Text excerpt:
- Opening Delimiter -

Observations for adjustments:
- BREWERIES connected to both CITIES and COUNTRIES → This could be redundant if cities already belong to countries. If every brewery has a city assigned, you can infer the country, making the direct IN relationship between breweries and countries unnecessary.
- CITIES connected to itself (IN relationship) is unusual and might be an error. We should check if this represents hierarchical regions (e.g., neighborhoods within cities) or if it's a mistake
- Check the direction of the following relationships: (REVIEW → POSTED → User) should be (:USER) -[:POSTED]-> (:REVIEWS), and  (BEER → REVIEWED → REVIEW) should be (:BEERS) -[:REVIEWED_BY]-> (:REVIEWS):

In [63]:
query = """
    MATCH (c1:CITIES)-[r:IN]->(c2:CITIES)
    RETURN c1.name AS city, c2.name AS parent_city, COUNT(*) AS count
    ORDER BY count DESC
"""
result = execute_read(driver, query)
pprint(result)

[]


- There are no cities linked to other cities using the IN relationship ➡ This suggests that cities are not hierarchical (i.e., no neighborhoods inside cities).

In [64]:
query = """
    MATCH (a)-[r]->(b)
    RETURN DISTINCT labels(a) AS StartNode, type(r) AS Relationship, labels(b) AS EndNode, COUNT(*) AS count
    ORDER BY count DESC;
"""
result = execute_read(driver, query)
pprint(result)

- Closing Delimiter -

Required action 1: What does the brewery graph excerpt say between "MATCH (c1:CITIES)-[r:IN]->(c2:CITIES)" and "neighborhoods inside cities).", inclusive, if you change "parent_city" to "container_city"?
Required action 2: Can you go on with the brewery graph excerpt from the point where it stops?
The material is separate from the brewery graph excerpt and has no connection to it.

Data for review:
- Opening Delimiter -

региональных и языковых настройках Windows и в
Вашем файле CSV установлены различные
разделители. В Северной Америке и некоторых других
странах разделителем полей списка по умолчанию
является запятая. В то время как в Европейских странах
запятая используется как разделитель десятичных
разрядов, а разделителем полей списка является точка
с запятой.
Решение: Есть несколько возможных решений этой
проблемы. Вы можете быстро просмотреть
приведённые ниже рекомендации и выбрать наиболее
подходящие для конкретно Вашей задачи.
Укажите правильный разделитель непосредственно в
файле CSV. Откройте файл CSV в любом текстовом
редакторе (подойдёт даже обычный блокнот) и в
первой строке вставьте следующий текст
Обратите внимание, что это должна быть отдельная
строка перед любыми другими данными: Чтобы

- Closing Delimiter -

Reply 1:
MATCH (c1:CITIES)-[r:IN]->(c2:CITIES)
    RETURN c1.name AS city, c2.name AS container_city, COUNT(*) AS count
    ORDER BY count DESC
"""
result = execute_read(driver, query)
pprint(result)

[]


- There are no cities linked to other cities using the IN relationship ➡ This suggests that cities are not hierarchical (i.e., no neighborhoods inside cities).

Reply 2:
[<Record StartNode=['REVIEWS'] Relationship='POSTED' EndNode=['USER'] count=2538044>,
 <Record StartNode=['BEERS'] Relationship='REVIEWED' EndNode=['REVIEWS'] count=2537991>,
 <Record StartNode=['BREWERIES'] Relationship='BREWED' EndNode=['BEERS'] count=358873>,
 <Record StartNode=['BEERS'] Relationship='HAS_STYLE' EndNode=['STYLE'] count=358873>,
 <Record StartNode=['BREWERIES'] Relationship='IN' EndNode=['CITIES'] count=50347>,
 <Record StartNode=['CITIES'] Relationship='IN' EndNode=['COUNTRIES'] count=12077>]


so yes, the relations are inverted and another problem is:
- since we  have 2538044 POSTED relationships but only 2537991 REVIEWED relationships - That means 53 reviews are not linked to a beer (2538044 - 2537991 = 53) - we likely have orphaned reviews.

In [65]:
query = """
    MATCH (n)
    WHERE NOT EXISTS( (n)-[]-() )
    RETURN labels(n) AS Label, COUNT(n) AS OrphanedCount
"""
result = execute_read(driver, query)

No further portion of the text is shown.